Jobs taken, jobs postponed, jobs not yet imagined
Labour is where abundance and anxiety meet most directly. Both are happening at once. McKay marvels at how fast AI trains his staff and lifts their output. That is the optimistic reading. The pessimistic one sits in Madrid. There, the private equity firm Portobello has paused the sale of its 76% stake in the legal-services platform Legálitas.
Prospective buyers fear AI will gut the sector before they can exit.
Europe wants to use the technology to plug a hole rather than dig one. Its factory workers are retiring faster than firms can replace them. So the continent wants AI on the shop floor to cover the gap. Mistral, Siemens, and Schneider Electric lead that industrial push.
Critics still warn that its broader sovereignty drive is partly an illusion.
That is the uncomfortable synthesis. AI displaces some work. It freezes investment elsewhere while everyone waits to see who survives. And it quietly takes on jobs that demographics will soon leave undone. South Korea’s central bank added a twist this week. Record bonuses at Samsung Electronics and SK Hynix drove 1.3 points of a 3.4% rise in nominal wages last quarter.
The bank warned those payouts could spread wage demands well beyond chips and stoke broader inflation. The machine sold to cut costs is, in places, pushing them up.
Security is now a product and a liability
As AI spreads, its attack surface grows.
The trigger for the Mythos shutdown was itself a security scare. Someone, the administration feared, had found a way to jailbreak the model. Companies are now racing to lock down their data. FedHIVE’s chief executive, Michael Cardaci, says the US government wants to keep American computing inside American borders as the race intensifies.
The opportunity is large enough to fund a category. Dream, an Israeli firm, raised $260mn at a $3bn valuation, roughly triple its worth a year ago. Its founders include former NSO Group chief Shalev Hulio and Austria’s former chancellor Sebastian Kurz. It sells what it calls sovereign AI for nations.
Anthropic spent the week setting out its own vision for model safety. Co-founder Jack Clark says the firm talks to the Trump administration daily about its two most powerful systems. Security is now both the product on sale and the risk to manage, often at the same company.
The state has entered the chat
That disabled model brings the threads together. Commerce Secretary Howard Lutnick wrote to Anthropic’s chief executive, Dario Amodei. The letter warned that the company would need a licence before giving Fable 5 or Mythos 5 to any foreign national, anywhere. It also threatened criminal and civil penalties.

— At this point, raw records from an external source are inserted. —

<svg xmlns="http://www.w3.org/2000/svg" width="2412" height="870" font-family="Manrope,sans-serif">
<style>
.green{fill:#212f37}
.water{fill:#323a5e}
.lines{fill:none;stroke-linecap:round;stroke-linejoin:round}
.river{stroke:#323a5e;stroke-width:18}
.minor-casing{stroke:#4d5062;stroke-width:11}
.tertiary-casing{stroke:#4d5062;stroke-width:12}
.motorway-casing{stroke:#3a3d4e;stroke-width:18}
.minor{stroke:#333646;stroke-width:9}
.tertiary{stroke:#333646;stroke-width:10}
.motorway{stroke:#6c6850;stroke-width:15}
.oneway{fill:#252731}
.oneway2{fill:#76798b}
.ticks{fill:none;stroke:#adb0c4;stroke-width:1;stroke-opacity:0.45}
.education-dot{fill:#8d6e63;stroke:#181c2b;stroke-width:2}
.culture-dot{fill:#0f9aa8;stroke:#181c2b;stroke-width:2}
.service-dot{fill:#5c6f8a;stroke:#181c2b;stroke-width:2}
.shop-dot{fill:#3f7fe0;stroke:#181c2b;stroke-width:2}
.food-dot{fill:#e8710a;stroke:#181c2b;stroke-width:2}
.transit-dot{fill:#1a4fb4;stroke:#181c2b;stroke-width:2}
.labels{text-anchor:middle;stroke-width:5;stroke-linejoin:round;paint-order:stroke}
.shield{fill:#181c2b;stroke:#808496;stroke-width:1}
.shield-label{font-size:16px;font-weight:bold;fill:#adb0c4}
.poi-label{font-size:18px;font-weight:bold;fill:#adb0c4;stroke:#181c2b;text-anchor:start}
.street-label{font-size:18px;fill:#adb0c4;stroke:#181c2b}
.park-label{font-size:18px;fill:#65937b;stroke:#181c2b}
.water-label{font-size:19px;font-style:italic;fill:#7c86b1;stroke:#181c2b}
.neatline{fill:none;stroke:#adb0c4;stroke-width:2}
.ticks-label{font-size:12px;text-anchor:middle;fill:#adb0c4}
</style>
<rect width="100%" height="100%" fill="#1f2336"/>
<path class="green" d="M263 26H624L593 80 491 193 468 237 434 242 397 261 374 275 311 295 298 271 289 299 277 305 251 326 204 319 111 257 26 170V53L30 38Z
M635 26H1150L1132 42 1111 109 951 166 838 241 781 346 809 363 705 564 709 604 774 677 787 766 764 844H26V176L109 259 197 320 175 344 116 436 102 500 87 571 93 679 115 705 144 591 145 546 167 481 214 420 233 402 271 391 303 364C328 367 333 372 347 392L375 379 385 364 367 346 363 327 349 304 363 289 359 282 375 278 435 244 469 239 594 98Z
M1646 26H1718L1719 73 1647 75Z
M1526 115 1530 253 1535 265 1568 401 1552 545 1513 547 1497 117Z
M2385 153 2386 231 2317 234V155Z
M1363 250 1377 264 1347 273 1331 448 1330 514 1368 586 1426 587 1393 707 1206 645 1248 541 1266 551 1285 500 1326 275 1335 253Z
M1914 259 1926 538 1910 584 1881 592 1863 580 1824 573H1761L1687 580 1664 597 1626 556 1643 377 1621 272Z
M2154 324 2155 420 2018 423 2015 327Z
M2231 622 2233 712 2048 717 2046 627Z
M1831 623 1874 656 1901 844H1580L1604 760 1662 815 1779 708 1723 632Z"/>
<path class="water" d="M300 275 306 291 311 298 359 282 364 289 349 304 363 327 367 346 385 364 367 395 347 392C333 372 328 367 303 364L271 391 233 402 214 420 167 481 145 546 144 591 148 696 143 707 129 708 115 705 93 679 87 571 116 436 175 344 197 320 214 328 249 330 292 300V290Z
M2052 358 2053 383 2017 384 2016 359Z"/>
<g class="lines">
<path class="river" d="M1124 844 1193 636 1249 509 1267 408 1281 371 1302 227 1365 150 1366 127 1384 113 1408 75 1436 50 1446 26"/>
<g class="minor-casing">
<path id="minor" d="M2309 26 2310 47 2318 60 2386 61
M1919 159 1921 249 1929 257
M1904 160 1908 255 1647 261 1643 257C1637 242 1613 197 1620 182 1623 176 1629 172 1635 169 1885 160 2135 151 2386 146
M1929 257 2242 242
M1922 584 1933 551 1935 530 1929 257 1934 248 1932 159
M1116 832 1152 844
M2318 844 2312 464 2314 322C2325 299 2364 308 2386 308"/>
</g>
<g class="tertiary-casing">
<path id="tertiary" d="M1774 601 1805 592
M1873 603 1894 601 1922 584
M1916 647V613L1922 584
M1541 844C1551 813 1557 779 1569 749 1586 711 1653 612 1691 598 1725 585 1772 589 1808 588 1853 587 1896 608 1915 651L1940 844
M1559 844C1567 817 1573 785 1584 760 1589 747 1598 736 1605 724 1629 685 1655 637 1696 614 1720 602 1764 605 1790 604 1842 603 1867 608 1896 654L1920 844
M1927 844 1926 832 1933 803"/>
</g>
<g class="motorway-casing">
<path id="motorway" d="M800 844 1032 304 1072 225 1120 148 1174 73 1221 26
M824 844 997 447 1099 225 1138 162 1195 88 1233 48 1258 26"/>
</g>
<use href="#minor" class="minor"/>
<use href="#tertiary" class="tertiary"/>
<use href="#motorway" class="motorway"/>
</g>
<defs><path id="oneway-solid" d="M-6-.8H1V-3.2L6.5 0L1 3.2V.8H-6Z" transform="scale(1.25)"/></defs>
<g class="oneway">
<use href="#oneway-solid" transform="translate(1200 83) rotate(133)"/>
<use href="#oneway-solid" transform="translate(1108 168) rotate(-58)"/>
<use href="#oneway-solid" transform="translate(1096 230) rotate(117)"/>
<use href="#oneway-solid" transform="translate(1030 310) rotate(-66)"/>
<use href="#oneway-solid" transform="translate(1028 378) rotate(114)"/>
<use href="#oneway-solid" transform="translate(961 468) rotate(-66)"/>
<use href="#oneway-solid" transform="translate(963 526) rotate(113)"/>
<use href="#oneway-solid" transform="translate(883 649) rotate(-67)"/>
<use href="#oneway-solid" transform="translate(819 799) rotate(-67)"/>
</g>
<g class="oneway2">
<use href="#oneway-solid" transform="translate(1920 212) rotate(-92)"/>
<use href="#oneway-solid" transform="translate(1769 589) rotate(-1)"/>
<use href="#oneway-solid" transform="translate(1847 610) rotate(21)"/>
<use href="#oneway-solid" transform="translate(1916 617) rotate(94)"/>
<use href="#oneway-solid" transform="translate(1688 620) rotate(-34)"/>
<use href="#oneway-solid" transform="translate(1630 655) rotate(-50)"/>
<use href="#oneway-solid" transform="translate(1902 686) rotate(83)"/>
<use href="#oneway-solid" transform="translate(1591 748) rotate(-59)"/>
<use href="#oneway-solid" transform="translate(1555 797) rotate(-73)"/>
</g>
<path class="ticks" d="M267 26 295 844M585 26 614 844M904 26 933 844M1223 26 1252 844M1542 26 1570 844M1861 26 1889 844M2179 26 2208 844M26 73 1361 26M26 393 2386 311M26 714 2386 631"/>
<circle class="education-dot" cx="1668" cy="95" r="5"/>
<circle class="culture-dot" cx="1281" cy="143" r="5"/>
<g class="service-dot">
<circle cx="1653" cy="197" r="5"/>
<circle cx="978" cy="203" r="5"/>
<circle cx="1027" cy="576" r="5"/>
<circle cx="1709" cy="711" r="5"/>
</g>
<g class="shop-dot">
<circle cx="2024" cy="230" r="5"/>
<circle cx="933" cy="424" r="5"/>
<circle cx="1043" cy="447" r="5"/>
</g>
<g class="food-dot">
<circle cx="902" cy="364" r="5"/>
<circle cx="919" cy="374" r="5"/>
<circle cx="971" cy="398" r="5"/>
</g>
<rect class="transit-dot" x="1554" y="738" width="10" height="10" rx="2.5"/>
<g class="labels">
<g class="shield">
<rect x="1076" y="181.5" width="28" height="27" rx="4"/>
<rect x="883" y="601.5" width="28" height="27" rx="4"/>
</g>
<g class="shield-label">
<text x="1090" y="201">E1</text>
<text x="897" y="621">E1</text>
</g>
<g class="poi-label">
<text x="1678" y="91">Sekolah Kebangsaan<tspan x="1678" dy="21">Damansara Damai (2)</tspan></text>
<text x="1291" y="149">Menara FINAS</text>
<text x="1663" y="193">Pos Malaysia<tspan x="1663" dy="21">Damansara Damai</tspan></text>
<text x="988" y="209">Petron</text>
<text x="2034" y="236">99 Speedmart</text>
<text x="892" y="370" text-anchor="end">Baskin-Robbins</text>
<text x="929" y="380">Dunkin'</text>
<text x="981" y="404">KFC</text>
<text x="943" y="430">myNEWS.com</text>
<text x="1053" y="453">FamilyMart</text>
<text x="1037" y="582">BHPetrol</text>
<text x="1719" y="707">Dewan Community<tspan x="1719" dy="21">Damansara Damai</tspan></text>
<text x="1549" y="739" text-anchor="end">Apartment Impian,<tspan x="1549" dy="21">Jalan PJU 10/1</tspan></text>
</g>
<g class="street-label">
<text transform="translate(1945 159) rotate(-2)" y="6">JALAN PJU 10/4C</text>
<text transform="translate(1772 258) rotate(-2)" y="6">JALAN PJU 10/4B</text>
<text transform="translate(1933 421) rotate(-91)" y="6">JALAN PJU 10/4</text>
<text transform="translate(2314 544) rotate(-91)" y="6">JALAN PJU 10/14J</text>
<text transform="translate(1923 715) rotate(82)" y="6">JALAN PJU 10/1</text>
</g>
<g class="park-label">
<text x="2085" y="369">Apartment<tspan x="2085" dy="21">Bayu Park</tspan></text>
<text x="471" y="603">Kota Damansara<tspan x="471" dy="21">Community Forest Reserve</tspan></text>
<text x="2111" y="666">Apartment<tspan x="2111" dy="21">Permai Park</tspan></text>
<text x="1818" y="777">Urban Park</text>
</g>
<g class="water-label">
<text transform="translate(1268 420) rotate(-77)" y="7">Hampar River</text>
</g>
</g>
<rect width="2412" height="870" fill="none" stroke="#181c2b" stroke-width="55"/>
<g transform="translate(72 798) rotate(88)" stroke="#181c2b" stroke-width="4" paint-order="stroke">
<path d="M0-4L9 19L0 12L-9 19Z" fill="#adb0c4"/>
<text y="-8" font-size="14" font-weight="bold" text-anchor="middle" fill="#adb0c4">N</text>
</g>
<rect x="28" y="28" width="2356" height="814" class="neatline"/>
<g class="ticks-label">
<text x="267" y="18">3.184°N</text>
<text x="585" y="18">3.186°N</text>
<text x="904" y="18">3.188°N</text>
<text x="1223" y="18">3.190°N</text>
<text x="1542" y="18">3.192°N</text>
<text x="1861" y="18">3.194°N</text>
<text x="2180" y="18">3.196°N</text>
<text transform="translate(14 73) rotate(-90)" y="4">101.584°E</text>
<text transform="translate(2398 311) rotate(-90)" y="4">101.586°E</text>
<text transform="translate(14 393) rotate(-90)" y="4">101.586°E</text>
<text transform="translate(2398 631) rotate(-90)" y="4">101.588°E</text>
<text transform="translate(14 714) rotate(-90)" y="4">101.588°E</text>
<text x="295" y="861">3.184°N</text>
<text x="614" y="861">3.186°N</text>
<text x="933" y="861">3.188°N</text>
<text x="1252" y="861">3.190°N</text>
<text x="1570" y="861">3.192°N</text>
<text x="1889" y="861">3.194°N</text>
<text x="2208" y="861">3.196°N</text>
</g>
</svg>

Axios first reported the intervention. Investors reacted fast. A proxy contract for Anthropic’s pre-IPO shares slipped about 3.7%. The timing stings, because the firm is reportedly eyeing a listing near $965bn.

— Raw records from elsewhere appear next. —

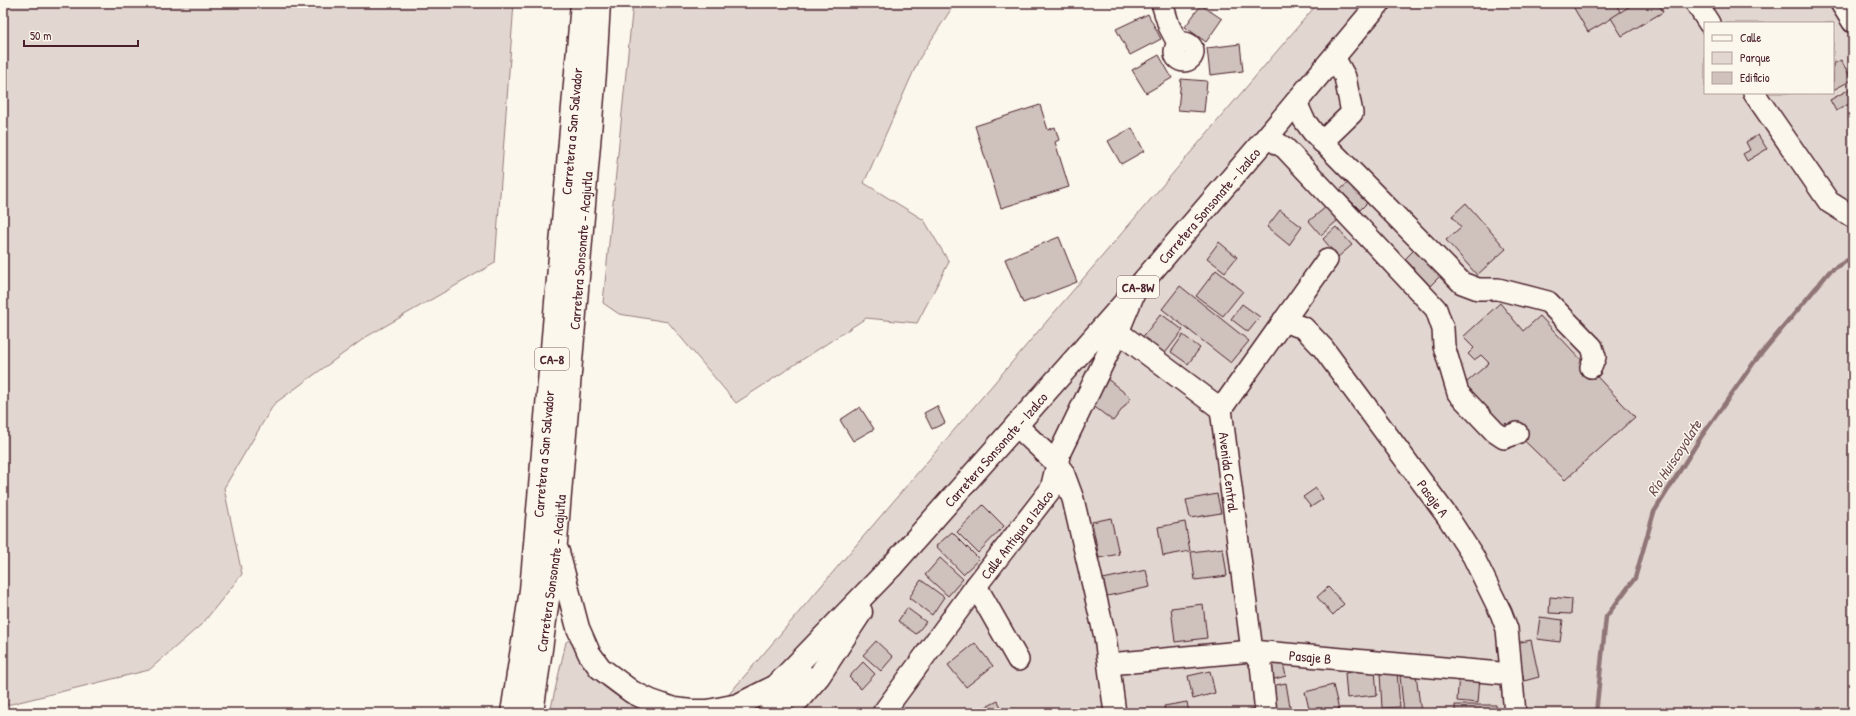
<svg xmlns="http://www.w3.org/2000/svg" width="1856" height="716" font-family="'Patrick Hand',sans-serif">
<style>
.green{fill:#e2d7d0;stroke:#967b7e;fill-rule:evenodd}
.lines{fill:none;stroke-linecap:round;stroke-linejoin:round}
.stream{stroke:#907477;stroke-width:4.5}
.building{fill:#cfc2bc;stroke:#4a1f2b}
.minor-casing{stroke:#4a1f2b;stroke-width:24}
.major-casing{stroke:#4a1f2b;stroke-width:25}
.highway-casing{stroke:#4a1f2b;stroke-width:25}
.minor{stroke:#fbf7ec;stroke-width:21}
.major{stroke:#fbf7ec;stroke-width:22}
.highway{stroke:#fbf7ec;stroke-width:22}
.labels{text-anchor:middle;dominant-baseline:central;stroke-width:3;stroke-linejoin:round;paint-order:stroke}
.shield{fill:#fbf7ec;stroke:#7f6065;stroke-width:1}
.shield-label{font-size:13px;font-weight:bold;fill:#4a1f2b}
.street-label{font-size:14px;fill:#4a1f2b;stroke:#fbf7ec}
.water-label{font-size:15px;font-style:italic;fill:#6d4a51;stroke:#fbf7ec}
</style>
<rect width="100%" height="100%" fill="#fbf7ec"/>
<filter id="ink" filterUnits="userSpaceOnUse"><feTurbulence type="fractalNoise" baseFrequency=".025" numOctaves="2"/><feDisplacementMap in="SourceGraphic" scale="8" xChannelSelector="R" yChannelSelector="G"/><feConvolveMatrix kernelMatrix="1 2 1 2 8 2 1 2 1" color-interpolation-filters="sRGB"/></filter>
<g filter="url(#ink)">
<g class="green">
<polygon points="3,3 514,3 495,263 366,337 274,404 224,488 242,574 203,623 149,670 3,706"/>
<polygon points="633,3 955,3 919,59 864,183 924,220 949,262 917,323 866,318 736,403 668,322 619,314 603,303"/>
<path d="M1318 3H1853V713H713ZM1705 23H1833V93H1705Z"/>
<path d="M569 640C574 646 576 655 580 661 596 684 623 703 649 713H550C555 689 561 665 566 642Z"/>
</g>
<g class="lines">
<polyline class="stream" points="1596,713 1606,617 1635,578 1654,512 1701,437 1755,361 1830,271 1853,257"/>
</g>
<g class="building">
<polygon points="1117,3 1145,3 1144,8"/>
<polygon points="1571,3 1615,3 1621,13 1588,32"/>
<polygon points="1635,3 1658,3 1663,12 1622,36 1611,18"/>
<polygon points="1201,5 1222,19 1206,42 1185,27"/>
<polygon points="1148,14 1161,39 1130,55 1116,29"/>
<polygon points="1240,44 1243,71 1210,75 1207,48"/>
<polygon points="1159,55 1172,78 1146,93 1132,70"/>
<polygon points="1841,60 1852,80 1833,90 1833,64"/>
<polygon points="1181,79 1207,81 1204,112 1178,110"/>
<polygon points="1850,89 1853,95 1853,102 1836,111 1830,100"/>
<polygon points="1040,105 1048,130 1055,127 1059,140 1055,142 1069,187 1001,208 975,126"/>
<polygon points="1132,128 1144,151 1121,164 1108,141"/>
<polygon points="1758,135 1767,149 1747,161 1743,154 1750,150 1746,142"/>
<polygon points="1351,180 1370,200 1360,210 1340,190"/>
<polygon points="1466,203 1506,249 1477,275 1446,240 1461,227 1452,216"/>
<polygon points="1326,207 1338,220 1321,235 1309,221"/>
<polygon points="1280,210 1302,227 1289,245 1267,227"/>
<polygon points="1336,227 1352,245 1338,257 1323,239"/>
<polygon points="1059,237 1077,282 1023,303 1005,259"/>
<polygon points="1219,242 1237,257 1225,272 1207,258"/>
<polygon points="1415,249 1440,276 1430,286 1405,259"/>
<polygon points="1216,270 1243,291 1223,316 1196,296"/>
<polygon points="1180,286 1249,341 1231,363 1162,309"/>
<polygon points="1500,303 1523,331 1540,316 1635,417 1565,480 1506,423 1500,429 1461,387 1489,363 1481,355 1474,360 1468,354 1474,348 1463,337"/>
<polygon points="1242,304 1260,317 1248,332 1231,319"/>
<polygon points="1161,314 1183,330 1163,356 1141,339"/>
<polygon points="1183,335 1200,348 1188,364 1171,352"/>
<polygon points="1105,377 1131,398 1113,421 1087,401"/>
<polygon points="937,406 945,423 932,429 924,413"/>
<polygon points="860,407 874,429 853,441 840,420"/>
<polygon points="1316,488 1323,499 1311,507 1303,497"/>
<polygon points="1217,494 1221,513 1190,518 1186,500"/>
<polygon points="983,505 1004,526 978,553 957,532"/>
<polygon points="1111,518 1119,554 1099,558 1092,522"/>
<polygon points="1185,522 1190,551 1163,556 1158,527"/>
<polygon points="952,532 979,559 963,574 936,546"/>
<polygon points="1223,548 1227,576 1195,580 1191,552"/>
<polygon points="940,558 963,579 948,596 925,575"/>
<polygon points="1146,570 1150,587 1107,596 1103,579"/>
<polygon points="921,580 944,597 932,615 909,598"/>
<polygon points="1328,587 1344,604 1333,615 1317,597"/>
<polygon points="1550,597 1572,599 1571,614 1549,613"/>
<polygon points="1203,604 1207,638 1175,642 1171,608"/>
<polygon points="907,608 926,622 916,634 898,621"/>
<polygon points="1540,617 1563,620 1560,642 1537,639"/>
<polygon points="1531,640 1539,677 1524,681 1516,643"/>
<polygon points="876,641 893,657 881,671 863,655"/>
<polygon points="975,643 993,666 966,687 948,665"/>
<polygon points="1282,659 1286,676 1271,680 1266,662"/>
<polygon points="863,662 875,674 861,689 849,677"/>
<polygon points="1375,670 1377,695 1347,698 1345,673"/>
<polygon points="1210,671 1215,693 1193,699 1188,676"/>
<polygon points="1397,672 1400,707 1382,708 1380,673"/>
<polygon points="1416,674 1421,713 1404,713 1400,676"/>
<polygon points="1459,674 1480,676 1478,703 1457,701"/>
<polygon points="1286,683 1291,713 1271,713 1266,687"/>
<polygon points="1333,685 1339,710 1328,713 1310,713 1305,692"/>
<polygon points="998,701 1004,713 974,713"/>
<polygon points="1187,702 1189,713 1165,713 1164,706"/>
<polygon points="1455,705 1496,705 1497,713 1455,713"/>
</g>
<g class="lines">
<g class="minor-casing">
<g id="minor">
<polyline points="1162,3 1169,26 1179,45"/>
<polyline points="1696,3 1709,23"/>
<polyline points="1841,3 1853,22"/>
<circle cx="1184" cy="52" r="9"/>
<polyline points="1754,93 1829,202 1853,217"/>
<polyline points="1296,102 1304,120 1313,132 1462,283 1478,289 1498,289 1548,302 1592,347 1595,357 1591,367"/>
<polyline points="1267,137 1285,148 1436,309 1443,329 1444,346 1458,393 1495,432 1504,438 1517,433"/>
<polyline points="1322,142 1352,113 1345,77 1334,57"/>
<path id="s1" d="M1283 321 1304 328 1323 348 1447 516 1473 556 1501 613 1507 629 1515 713"/>
<polyline points="1118,332 1221,409"/>
<polyline points="1016,425 1056,463 1063,472 1073,499 1105,637 1115,713"/>
<polyline points="976,586 1018,660"/>
<path id="s2" d="M1109 664 1252 651 1511 674"/>
<path id="s3" d="M883 713 976 586 1051 489 1060 452 1118 332 1133 296"/>
<polyline points="1266,713 1261,664 1252,651 1221,409 1327,260"/>
</g>
</g>
<g class="major-casing">
<g id="major">
<path id="s4" d="M892 566 1134 292 1267 137 1379 3"/>
</g>
</g>
<g class="highway-casing">
<g id="highway">
<polyline points="558,552 578,628 589,653 600,668 632,692 651,701 674,709 691,711 708,711 738,705 776,686 892,566"/>
<polyline points="799,699 819,676 861,612"/>
<path id="s5" d="M512 713 531 590 582 3"/>
<path id="s6" d="M532 713 556 542 595 72 599 3"/>
<polyline points="769,713 784,700 803,675"/>
</g>
</g>
<use href="#minor" class="minor"/>
<use href="#major" class="major"/>
<use href="#highway" class="highway"/>
</g>
</g>
<g class="labels">
<g class="shield">
<rect x="1117" y="276" width="42" height="22" rx="3"/>
<rect x="535" y="348" width="34" height="22" rx="3"/>
</g>
<g class="shield-label">
<text x="1138" y="287">CA-8W</text>
<text x="552" y="359">CA-8</text>
</g>
<g class="street-label">
<text stroke="none"><textPath href="#s5" startOffset="585">Carretera a San Salvador</textPath></text>
<text stroke="none"><textPath href="#s4" startOffset="480">Carretera Sonsonate - Izalco</textPath></text>
<text stroke="none"><textPath href="#s6" startOffset="465">Carretera Sonsonate - Acajutla</textPath></text>
<text stroke="none"><textPath href="#s4" startOffset="156">Carretera Sonsonate - Izalco</textPath></text>
<text stroke="none"><textPath href="#s5" startOffset="261">Carretera a San Salvador</textPath></text>
<text transform="translate(1229 472) rotate(83)">Avenida Central</text>
<text stroke="none"><textPath href="#s1" startOffset="236">Pasaje A</textPath></text>
<text stroke="none"><textPath href="#s3" startOffset="223">Calle Antigua a Izalco</textPath></text>
<text stroke="none"><textPath href="#s6" startOffset="141">Carretera Sonsonate - Acajutla</textPath></text>
<text stroke="none"><textPath href="#s2" startOffset="202">Pasaje B</textPath></text>
</g>
<g class="water-label">
<text transform="translate(1674 458) rotate(-57)">Río Huiscoyolate</text>
</g>
</g>
<rect width="1856" height="716" fill="none" stroke="#fbf7ec" stroke-width="16"/>
<rect x="8" y="8" width="1840" height="700" fill="none" stroke="#4a1f2b" stroke-width="1.5" filter="url(#ink)"/>
<rect x="1704" y="22" width="130" height="72" fill="#fbf7ec" stroke="#b4a19f"/>
<rect x="1712" y="35" width="20" height="6" fill="#fbf7ec" stroke="#b4a19f"/>
<text x="1740" y="42" font-size="12" fill="#4a1f2b">Calle</text>
<rect x="1712" y="52" width="20" height="12" fill="#e2d7d0" stroke="#b4a19f"/>
<text x="1740" y="62" font-size="12" fill="#4a1f2b">Parque</text>
<rect x="1712" y="72" width="20" height="12" fill="#cfc2bc" stroke="#b4a19f"/>
<text x="1740" y="82" font-size="12" fill="#4a1f2b">Edificio</text>
<path d="M24 40v6h114v-6" fill="none" stroke="#4a1f2b" stroke-width="2"/>
<text x="30" y="40" font-size="12" fill="#4a1f2b" stroke="#fbf7ec" stroke-width="3" paint-order="stroke">50 m</text>
</svg>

Political risk now looks like something that can hit an AI position faster than any valuation or spending worry. The same logic runs through hardware, part of the wider chip war between the EU, US, and China. Commerce told ASML it worries that one of its top extreme-ultraviolet machines reached China against export rules. ASML denies it.
The company says it has never shipped an EUV system to China, and Commerce has shown no public evidence of one there. Sovereignty, the word of the year, now means the state deciding who runs which model on whose soil.
Put the week together and the picture looks coherent, not chaotic.
Borrowing is breaking records. Pricing is tightening. The labour market is shifting in both directions. The security bill is coming due. Governments have left the sidelines. Each force is survivable on its own. The harder question is what happens when they converge.
Picture the metered bills, the layoffs, the breaches, and the export orders all landing in one quarter. Then the rising tide has to lift boats that are also taking on water.